■ Work item
Find the line with "(at 162.3 100.5))" in the records below. Copy it and every line after it, up to and including the line with "166.155 108.5 180))".

Extracted records:

= Beginning of Section =

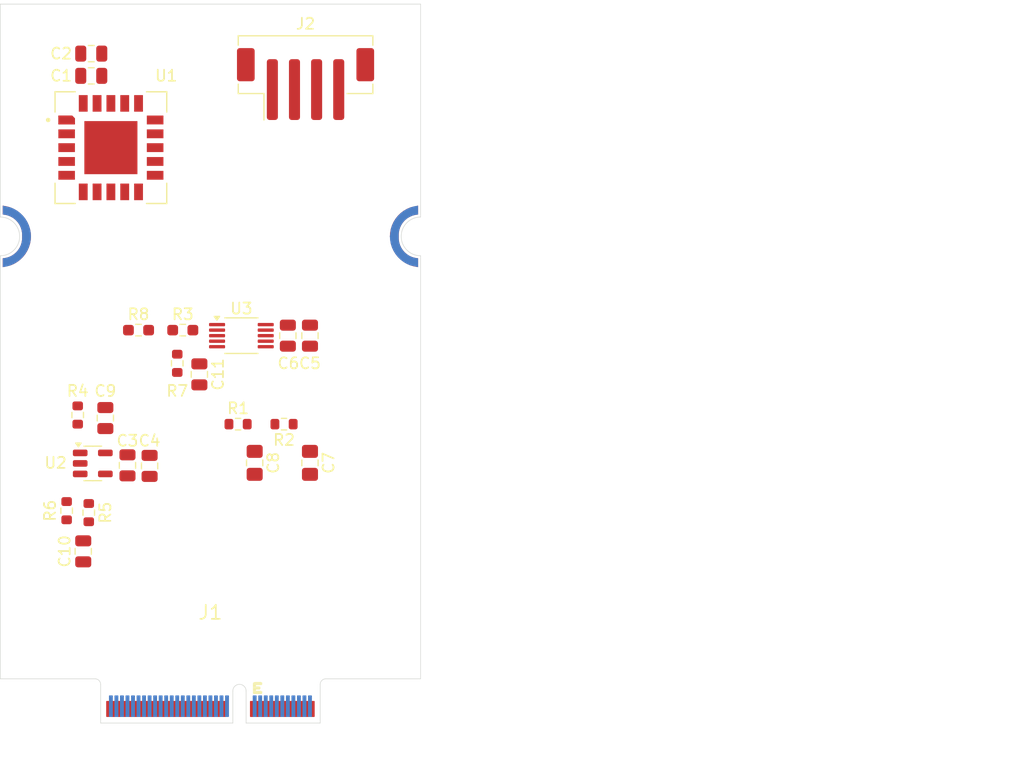
<source format=kicad_pcb>
(kicad_pcb
	(version 20241229)
	(generator "pcbnew")
	(generator_version "9.0")
	(general
		(thickness 1.6)
		(legacy_teardrops no)
	)
	(paper "A4")
	(layers
		(0 "F.Cu" signal)
		(2 "B.Cu" signal)
		(9 "F.Adhes" user "F.Adhesive")
		(11 "B.Adhes" user "B.Adhesive")
		(13 "F.Paste" user)
		(15 "B.Paste" user)
		(5 "F.SilkS" user "F.Silkscreen")
		(7 "B.SilkS" user "B.Silkscreen")
		(1 "F.Mask" user)
		(3 "B.Mask" user)
		(17 "Dwgs.User" user "User.Drawings")
		(19 "Cmts.User" user "User.Comments")
		(21 "Eco1.User" user "User.Eco1")
		(23 "Eco2.User" user "User.Eco2")
		(25 "Edge.Cuts" user)
		(27 "Margin" user)
		(31 "F.CrtYd" user "F.Courtyard")
		(29 "B.CrtYd" user "B.Courtyard")
		(35 "F.Fab" user)
		(33 "B.Fab" user)
		(39 "User.1" user)
		(41 "User.2" user)
		(43 "User.3" user)
		(45 "User.4" user)
	)
	(setup
		(pad_to_mask_clearance 0)
		(allow_soldermask_bridges_in_footprints no)
		(tenting front back)
		(pcbplotparams
			(layerselection 0x00000000_00000000_55555555_5755f5ff)
			(plot_on_all_layers_selection 0x00000000_00000000_00000000_00000000)
			(disableapertmacros no)
			(usegerberextensions no)
			(usegerberattributes yes)
			(usegerberadvancedattributes yes)
			(creategerberjobfile yes)
			(dashed_line_dash_ratio 12.000000)
			(dashed_line_gap_ratio 3.000000)
			(svgprecision 4)
			(plotframeref no)
			(mode 1)
			(useauxorigin no)
			(hpglpennumber 1)
			(hpglpenspeed 20)
			(hpglpendiameter 15.000000)
			(pdf_front_fp_property_popups yes)
			(pdf_back_fp_property_popups yes)
			(pdf_metadata yes)
			(pdf_single_document no)
			(dxfpolygonmode yes)
			(dxfimperialunits yes)
			(dxfusepcbnewfont yes)
			(psnegative no)
			(psa4output no)
			(plot_black_and_white yes)
			(sketchpadsonfab no)
			(plotpadnumbers no)
			(hidednponfab no)
			(sketchdnponfab yes)
			(crossoutdnponfab yes)
			(subtractmaskfromsilk no)
			(outputformat 1)
			(mirror no)
			(drillshape 1)
			(scaleselection 1)
			(outputdirectory "")
		)
	)
	(net 0 "")
	(net 1 "unconnected-(J1-G0{slash}~{INT}-Pad47)")
	(net 2 "GND")
	(net 3 "unconnected-(J1-G3-Pad53)")
	(net 4 "unconnected-(J1-USBHOST_D--Pad37)")
	(net 5 "unconnected-(J1-EEPROM_WP-Pad40)")
	(net 6 "unconnected-(J1-EEPROM_A2-Pad32)")
	(net 7 "unconnected-(J1-USBHOST_D+-Pad35)")
	(net 8 "unconnected-(J1-RX-Pad15)")
	(net 9 "unconnected-(J1-CTS-Pad18)")
	(net 10 "I2C_SDA")
	(net 11 "unconnected-(J1-I2C_~{INT}-Pad23)")
	(net 12 "unconnected-(J1-G7-Pad61)")
	(net 13 "unconnected-(J1-RTS-Pad16)")
	(net 14 "unconnected-(J1-CAN-TX-Pad43)")
	(net 15 "unconnected-(J1-G6-Pad59)")
	(net 16 "unconnected-(J1-G2{slash}PWM-Pad51)")
	(net 17 "unconnected-(J1-G4-Pad55)")
	(net 18 "unconnected-(J1-CAN-RX-Pad41)")
	(net 19 "I2C_SCL")
	(net 20 "unconnected-(J1-A0-Pad38)")
	(net 21 "Net-(J1-VCC-Pad72)")
	(net 22 "unconnected-(J1-USB_VIN-Pad70)")
	(net 23 "+3.3V")
	(net 24 "unconnected-(J1-SPI_SDO-Pad7)")
	(net 25 "unconnected-(J1-PWR_EN-Pad71)")
	(net 26 "unconnected-(J1-SPI_SDI-Pad5)")
	(net 27 "unconnected-(J1-G5-Pad57)")
	(net 28 "unconnected-(J1-TX-Pad13)")
	(net 29 "unconnected-(J1-EEPROM_A0-Pad36)")
	(net 30 "unconnected-(J1-EEPROM_A1-Pad34)")
	(net 31 "unconnected-(J1-G1{slash}~{CS}-Pad49)")
	(net 32 "unconnected-(J1-SPI_SCK-Pad3)")
	(net 33 "unconnected-(U1-DNC-Pad14)")
	(net 34 "unconnected-(U1-DNC-Pad13)")
	(net 35 "unconnected-(U1-DNC-Pad12)")
	(net 36 "unconnected-(U1-DNC-Pad18)")
	(net 37 "unconnected-(U1-DNC-Pad15)")
	(net 38 "unconnected-(U1-DNC-Pad8)")
	(net 39 "unconnected-(U1-DNC-Pad5)")
	(net 40 "unconnected-(U1-DNC-Pad2)")
	(net 41 "unconnected-(U1-DNC-Pad4)")
	(net 42 "unconnected-(U1-DNC-Pad11)")
	(net 43 "unconnected-(U1-DNC-Pad16)")
	(net 44 "unconnected-(U1-DNC-Pad17)")
	(net 45 "unconnected-(U1-DNC-Pad3)")
	(net 46 "unconnected-(U1-DNC-Pad1)")
	(net 47 "LPF-OUT")
	(net 48 "OPA320-IN")
	(net 49 "OPA320-OUT")
	(net 50 "Net-(U3-ALERT{slash}RDY)")
	(net 51 "Net-(C7-Pad1)")
	(net 52 "Net-(U2-+IN)")
	(net 53 "Net-(U3-AIN0)")
	(footprint "Resistor_SMD:R_0603_1608Metric" (layer "F.Cu") (at 146.5 116.325 -90))
	(footprint "SensironCO2_FP:XDCR_SCD41-D-R2" (layer "F.Cu") (at 150.5 83.5))
	(footprint "Capacitor_SMD:C_0805_2012Metric" (layer "F.Cu") (at 152 112.225 90))
	(footprint "Capacitor_SMD:C_0805_2012Metric" (layer "F.Cu") (at 158.5 104 -90))
	(footprint "Capacitor_SMD:C_0805_2012Metric" (layer "F.Cu") (at 166.5 100.5 -90))
	(footprint "Resistor_SMD:R_0603_1608Metric_Pad0.98x0.95mm_HandSolder" (layer "F.Cu") (at 157 100))
	(footprint "Capacitor_SMD:C_0805_2012Metric" (layer "F.Cu") (at 150 107.95 -90))
	(footprint "Resistor_SMD:R_0603_1608Metric_Pad0.98x0.95mm_HandSolder" (layer "F.Cu") (at 153 100))
	(footprint "Resistor_SMD:R_0603_1608Metric" (layer "F.Cu") (at 148.5 116.5 -90))
	(footprint "Capacitor_SMD:C_0805_2012Metric" (layer "F.Cu") (at 148.725 77.01 180))
	(footprint "Capacitor_SMD:C_0805_2012Metric" (layer "F.Cu") (at 168.5 100.5 -90))
	(footprint "Package_SO:VSSOP-10_3x3mm_P0.5mm" (layer "F.Cu") (at 162.3 100.5))
	(footprint "Capacitor_SMD:C_0805_2012Metric" (layer "F.Cu") (at 154 112.275 90))
	(footprint "Package_TO_SOT_SMD:SOT-23-5" (layer "F.Cu") (at 148.8625 112.05))
	(footprint "Resistor_SMD:R_0603_1608Metric" (layer "F.Cu") (at 162 108.5))
	(footprint "Resistor_SMD:R_0603_1608Metric" (layer "F.Cu") (at 166.155 108.5 180))
	(footprint "Capacitor_SMD:C_0805_2012Metric" (layer "F.Cu") (at 148.725 75 180))
	(footprint "MOSAIC_function_board_footprints:M.2-CARD-E-22_FUNCTION_STANDARD" (layer "F.Cu") (at 159.5 135.525))
	(footprint "Resistor_SMD:R_0603_1608Metric" (layer "F.Cu") (at 147.5 107.675 -90))
	(footprint "Connector_JST:JST_PH_B4B-PH-SM4-TB_1x04-1MP_P2.00mm_Vertical" (layer "F.Cu") (at 168.1 77.75))
	(footprint "Resistor_SMD:R_0603_1608Metric" (layer "F.Cu") (at 156.5 103 90))
	(footprint "Capacitor_SMD:C_0805_2012Metric_Pad1.18x1.45mm_HandSolder" (layer "F.Cu") (at 168.5 112 -90))
	(footprint "Capacitor_SMD:C_0805_2012Metric_Pad1.18x1.45mm_HandSolder" (layer "F.Cu") (at 163.5 112 -90))
	(footprint "Capacitor_SMD:C_0805_2012Metric" (layer "F.Cu") (at 148 120 90))
	(gr_text "Board thickness must be 0.8 mm"
		(at 181.42 131.18 0)
		(layer "User.3")
		(uuid "44fe462d-6c0a-4272-9b36-bf42035f7da8")
		(effects
			(font
				(size 2 2)
				(thickness 0.3)
			)
			(justify left bottom)
		)
	)
	(gr_text "Chamfered Edge"
		(at 153.08 138.64 0)
		(layer "User.3")
		(uuid "94592dc1-3a0a-4ddc-ad94-cb3d0f6c7294")
		(effects
			(font
				(size 1 1)
				(thickness 0.15)
			)
			(justify left bottom)
		)
	)
	(embedded_fonts no)
)

</source>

= End of Section =

■ Exercise response
	(footprint "Package_SO:VSSOP-10_3x3mm_P0.5mm" (layer "F.Cu") (at 162.3 100.5))
	(footprint "Capacitor_SMD:C_0805_2012Metric" (layer "F.Cu") (at 154 112.275 90))
	(footprint "Package_TO_SOT_SMD:SOT-23-5" (layer "F.Cu") (at 148.8625 112.05))
	(footprint "Resistor_SMD:R_0603_1608Metric" (layer "F.Cu") (at 162 108.5))
	(footprint "Resistor_SMD:R_0603_1608Metric" (layer "F.Cu") (at 166.155 108.5 180))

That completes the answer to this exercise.